Ready for the future

Published 3:25 pm Sunday, March 12, 2017

Symmes Valley STEM courses to launch in the fall

Representatives from the Project Lead the Way program at Collins Career Technical Center met with the administration of Symmes Valley schools on Wednesday to begin planning for an addition to the district’s curriculum.
Matt Monteville, director of satellite operations for Collins, and Gary Salyer, the transition coordinator for Project Lead the Way, spoke with principals and guidance counselors of the district’s high and middle schools in superintendent Darrell Humphreys’ office to discuss courses in science, technology, engineering and math (STEM) that will be offered beginning in the fall for the 2017-2018 school year.
Monteville said the Symmes Valley Board of Education voted at last month’s board meeting to begin the classes, the eighth school district to partner with Collins for the program.
A general STEM course will be offered in eighth grade, followed by bioscience classes in the ninth grade and above, Monteville said.
Salyer said the program will focus on four areas — critical thinking/problem solving, communication, collaboration, and creativity.
“Our teachers are taught to answer questions with questions,” he said. “They don’t give definitive answers.
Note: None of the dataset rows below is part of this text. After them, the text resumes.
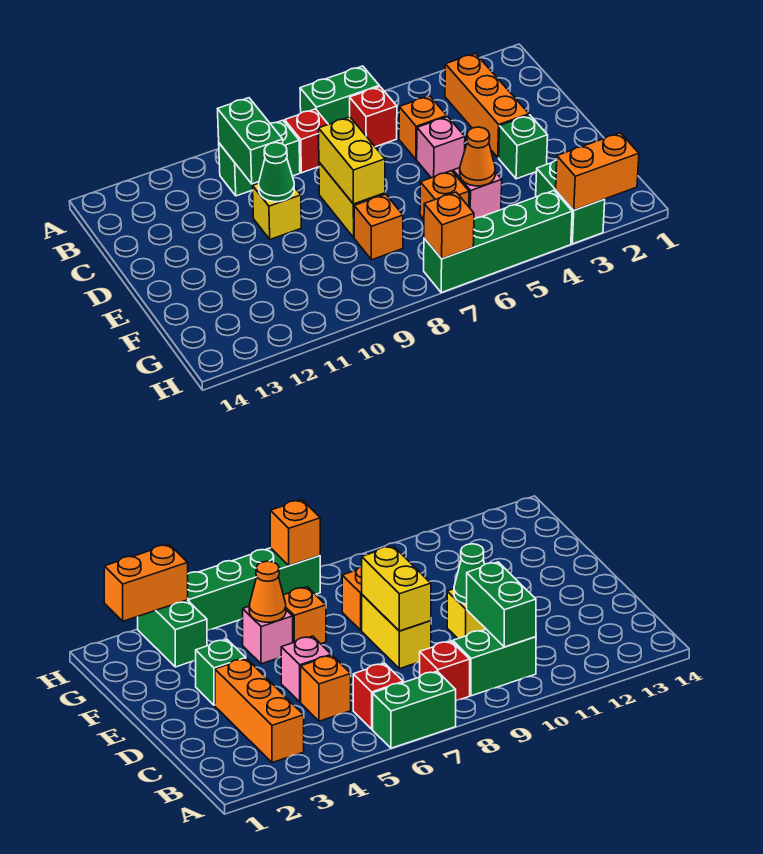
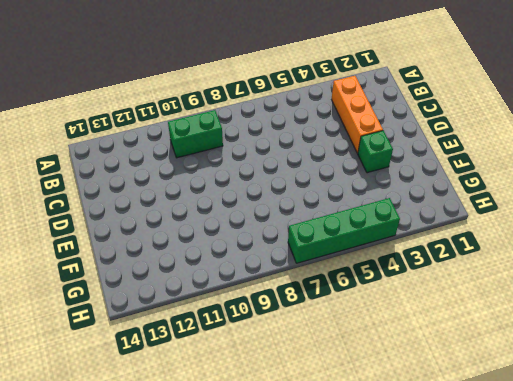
none -> green brick A6:A7 level 1
none -> red brick B6 level 1
none -> red brick B8 level 1

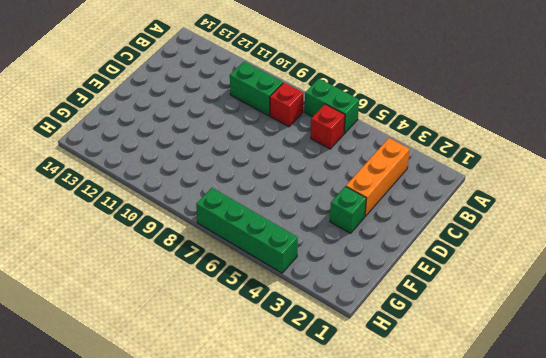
none -> orange brick C5 level 1
none -> pink brick D5 level 1
none -> yellow brick D8:E8 level 1

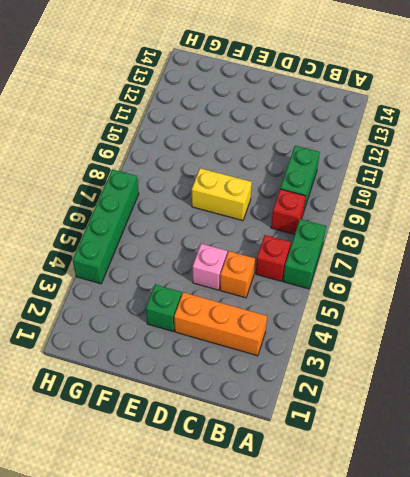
none -> yellow brick D10 level 1
none -> pink brick F5 level 1
none -> orange brick F6 level 1

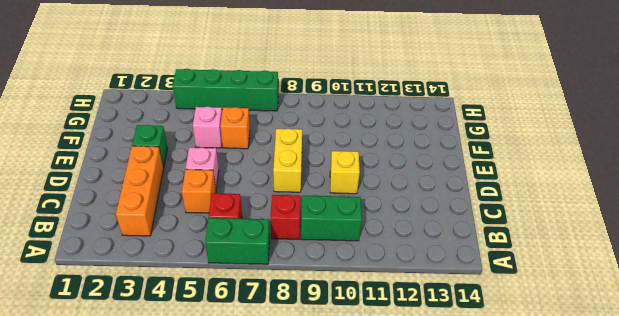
none -> orange brick F8 level 1
none -> green brick G3:H3 level 1
none -> green brick B10:C10 level 2

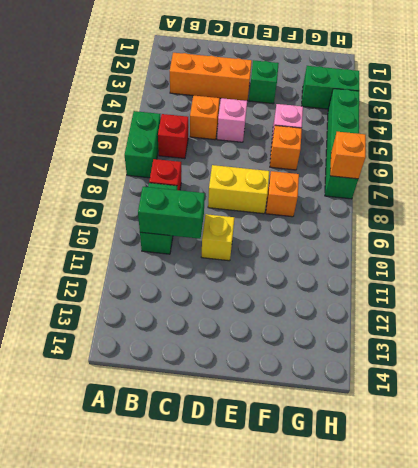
none -> yellow brick D8:E8 level 2
none -> green cone D10 level 2
none -> orange cone F5 level 2

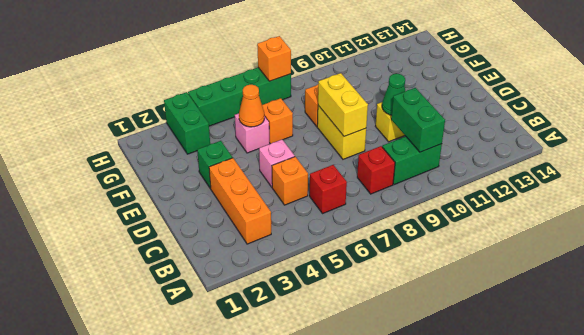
none -> green brick A6:A7 level 1
none -> orange brick H2:H3 level 2

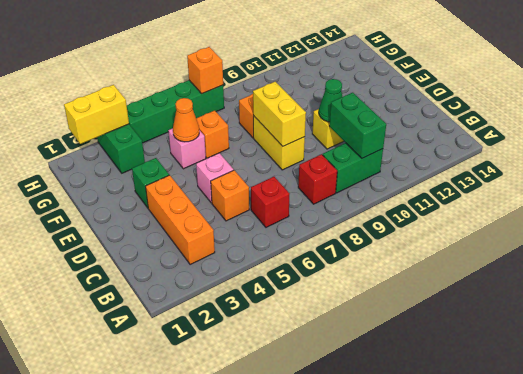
yellow brick H2:H3 level 2 -> orange brick H2:H3 level 2
none -> green brick A6:A7 level 1

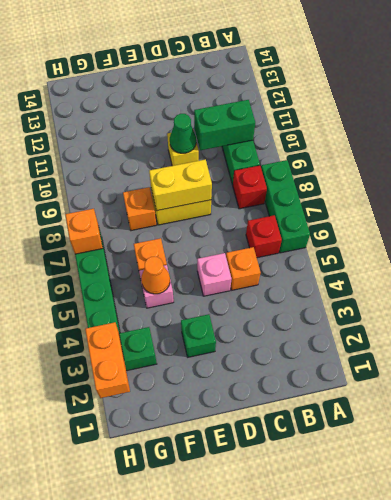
green brick A6:A8 level 1 -> green brick A6:A7 level 1
none -> orange brick B3:D3 level 1

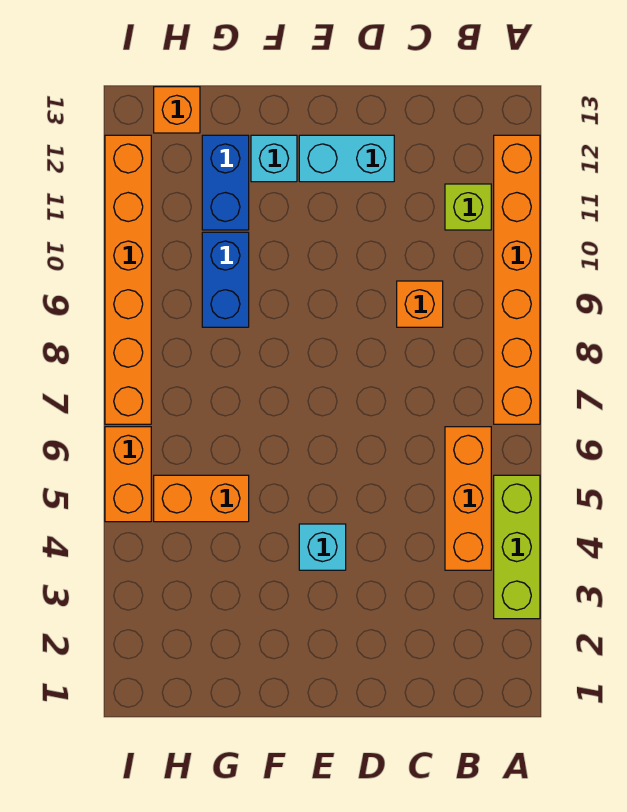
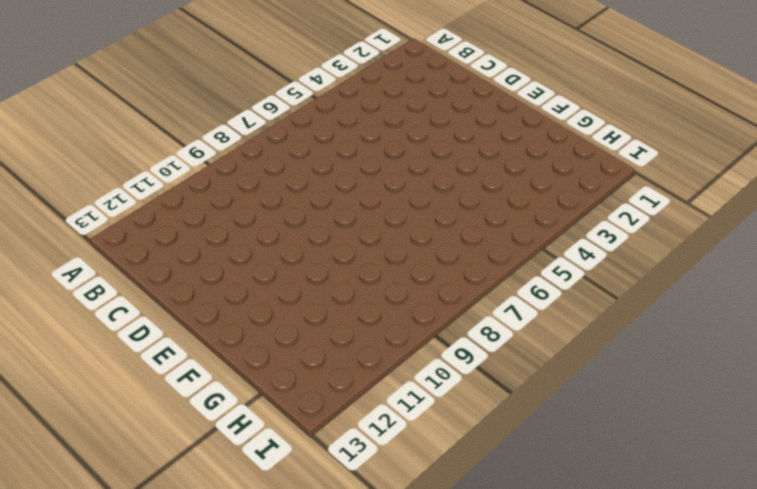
none -> lime brick A3:A5 level 1
none -> orange brick A7:A12 level 1
none -> orange brick B4:B6 level 1

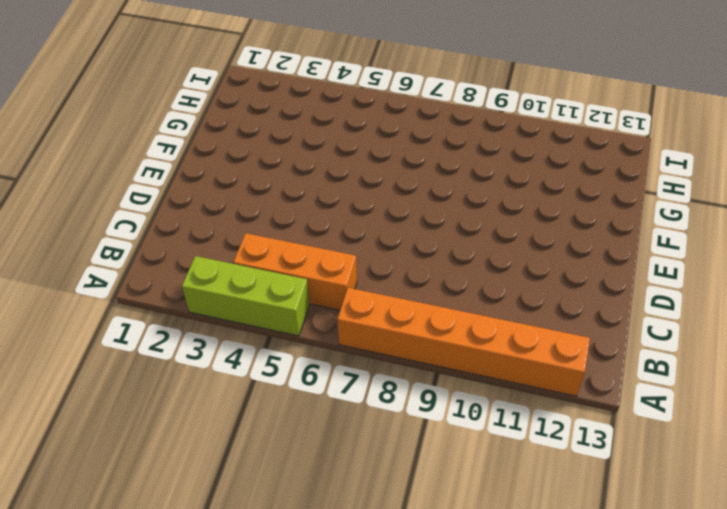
none -> lime brick B11 level 1
none -> orange brick C9 level 1
none -> cyan brick D12:E12 level 1

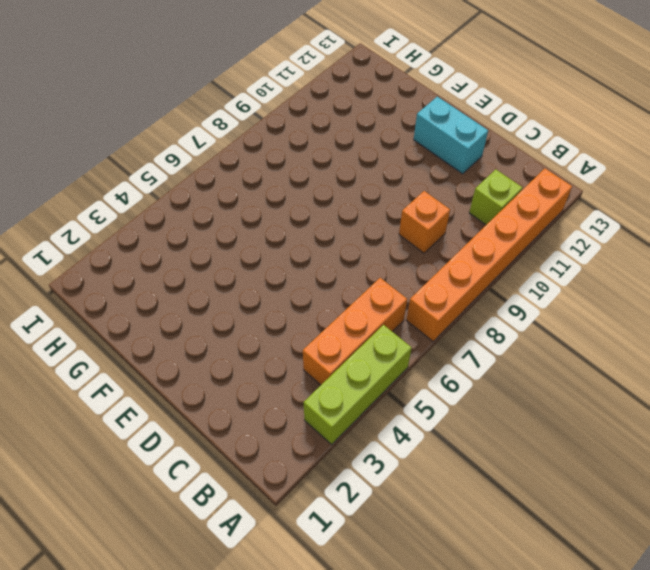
none -> cyan brick E4 level 1
none -> cyan brick F12 level 1
none -> orange brick G5:H5 level 1

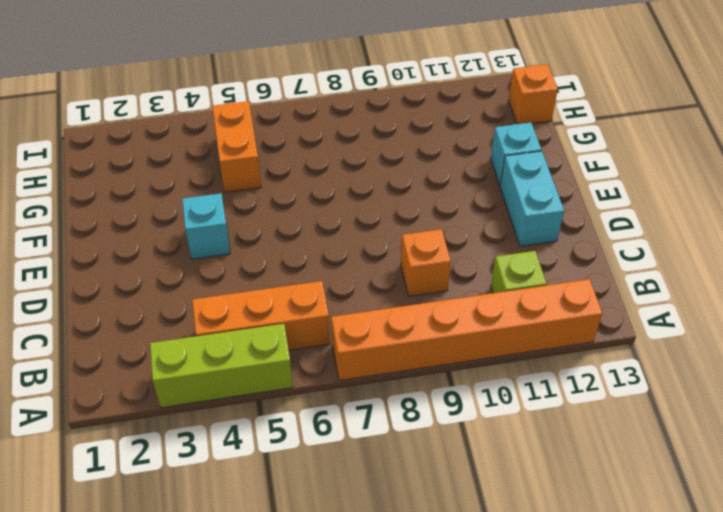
none -> blue brick G9:G10 level 1
none -> blue brick G11:G12 level 1
none -> orange brick I5:I6 level 1

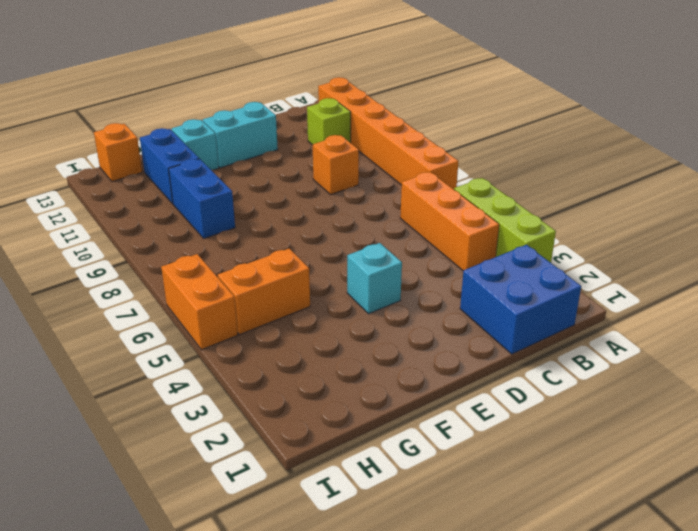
blue brick B1:C2 level 1 -> none
none -> orange brick I7:I12 level 1

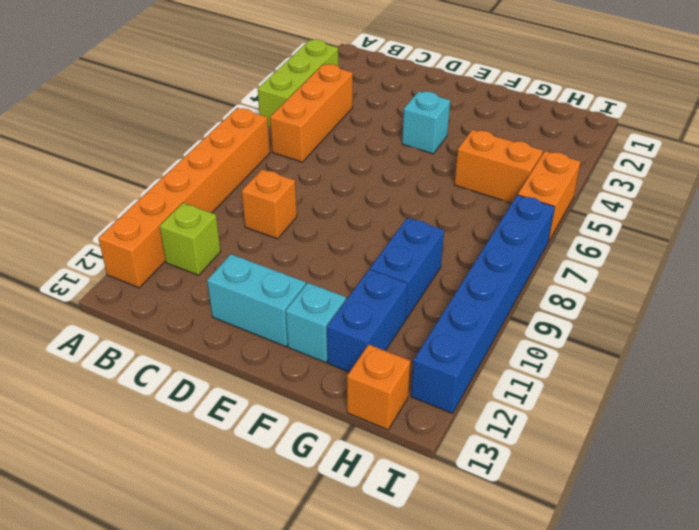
blue brick I7:I12 level 1 -> orange brick I7:I12 level 1

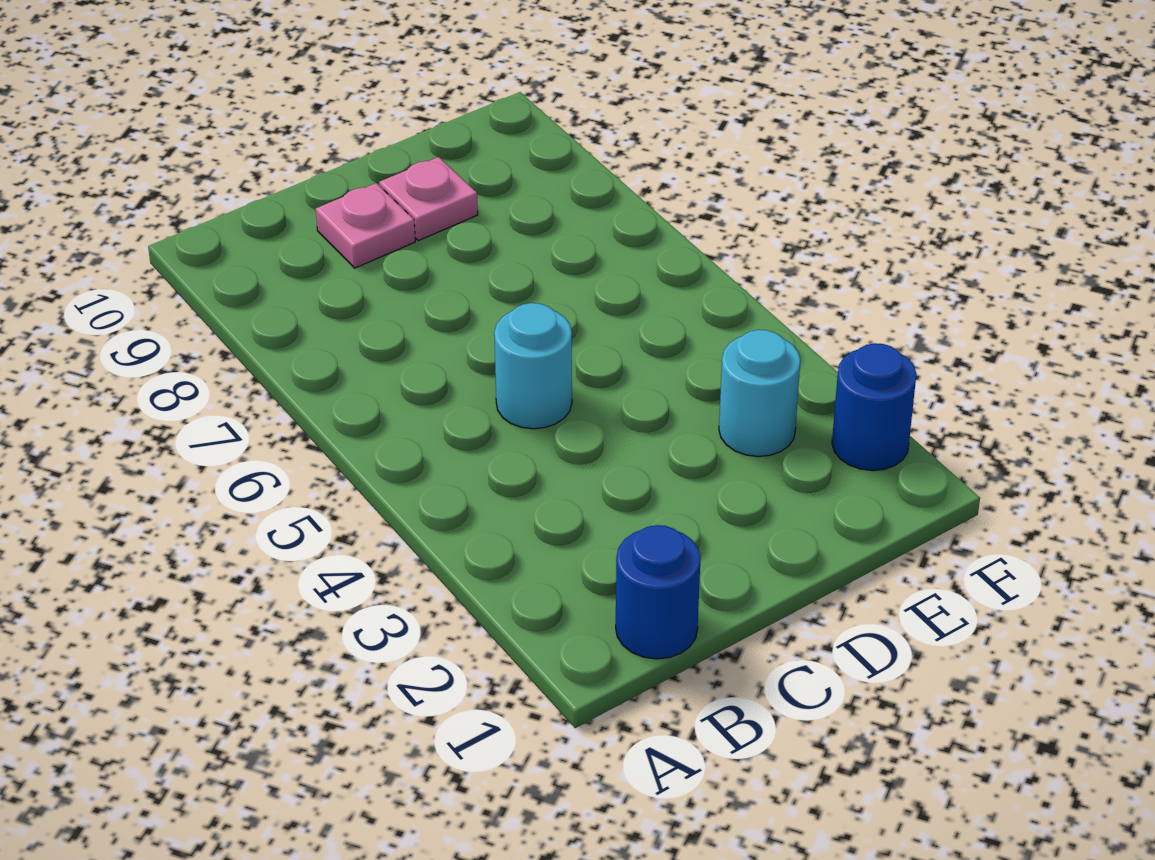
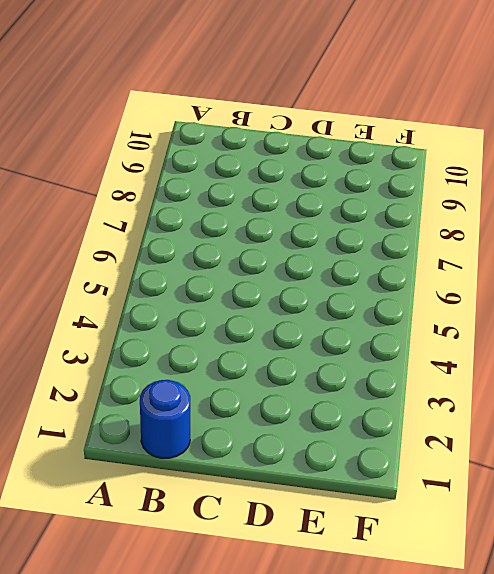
none -> cyan round brick C5 level 1
none -> pink plate C9 level 1

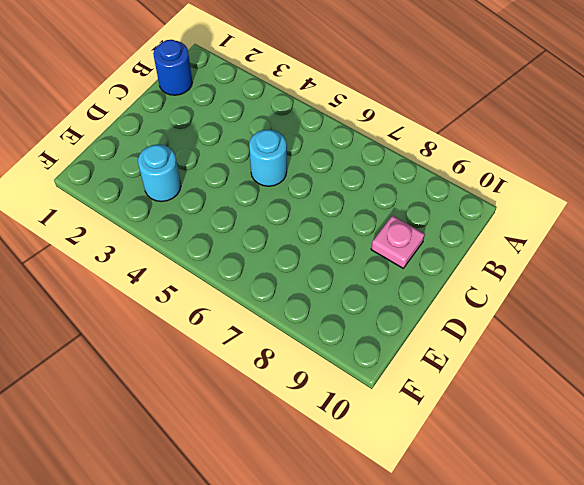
none -> pink plate D9 level 1
none -> blue round brick F2 level 1

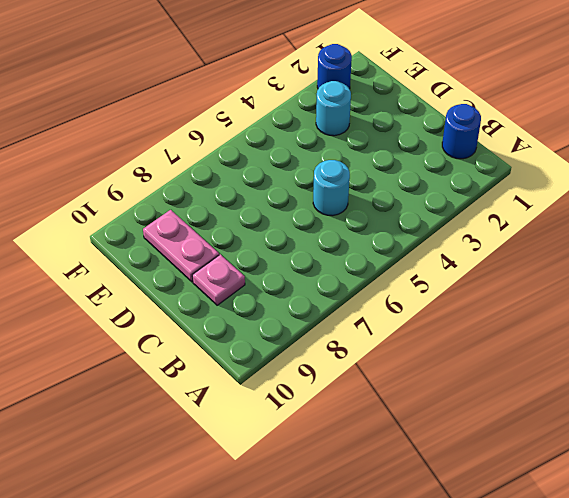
pink plate D9:E9 level 1 -> pink plate D9 level 1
We want students to be problem solvers and innovators. We’re not telling them how to do it. We’re giving them direction.”
He said while some students may excel at getting good grades in a traditional setting, others find the hands-on, task-oriented approach of STEM courses to be more geared to their thinking.
“And we’re being told by employers that they want those four things we mentioned,” he said. “Companies aren’t going to ask for your GPA or want to know what you made in chemistry. But they do ask for problem solvers and the ability to work on a team.”
He said another focus of PLTW courses is to educate students on career options.
“Students know very few careers,” he said. “And most of them are one their family and neighbors are involved in. We spend a lot of time talking careers and giving them an idea of what’s out there.”
Monteville said the bioscience program “mirrors things students are already doing in high school, but approaches it from different angles.”
To give an example of what they might expect as a project, he said that on the first day of class, students would walk in to find a mock-up of a dead body.
“They’ll be syringes around it, fingerprints and hair fibers,” he said. “They’ll learn to draw it to scale.”
Next, he said they would walk through the process of who is contacted, running from a 911 operator, an EMT and the coroner.
“We’ll discuss each of these,” Monteville said. “What it takes, the job skills needed and what the pay is.”
He said students would then be asked to take evidence around the body and determine how the individual died.
“They’ll design an experiment to determine how long it takes a body to cool,” he said of follow-up assignments. “And they’ll learn about blood spatters and dropping blood from different heights.”
He said they would learn that the individual was a diabetic.
“They’ll study how the body sends messages,” he said. “Insulin is a hormone.”
Other areas they would learn about are heart disease and genetic disorders like sickle cell disease.
He said that, in the senior year, the students would engage in job shadowing to learn about prospective careers.
“How do you become something that you don’t even know exists?” Monteville asked.
He said the enthusiasm of the students is evident in their work habits.
“One thing I like about the program is the students go in and start working,” he said. “The teacher actually has to stop them to talk to them at the beginning of class.”
Monteville and Salyer will be at the school on March 28 to talk to students about the program. The presentation will feature a series of stations to give examples of projects, as well as students from other PLTW schools to give first-hand accounts.
An informational meeting is planned for the middle school from 6-7 p.m. on March 30 for parents and students.
Following the meeting on Wednesday, Humphreys expressed the administration’s enthusiasm.
“We’re very excited to add this to our curriculum,” he said. “Our board of education has made a wise choice in bringing STEM education to Symmes Valley. We started hearing about career opportunities and the number of kids in the past who have secured opportunities and that gets our attention.”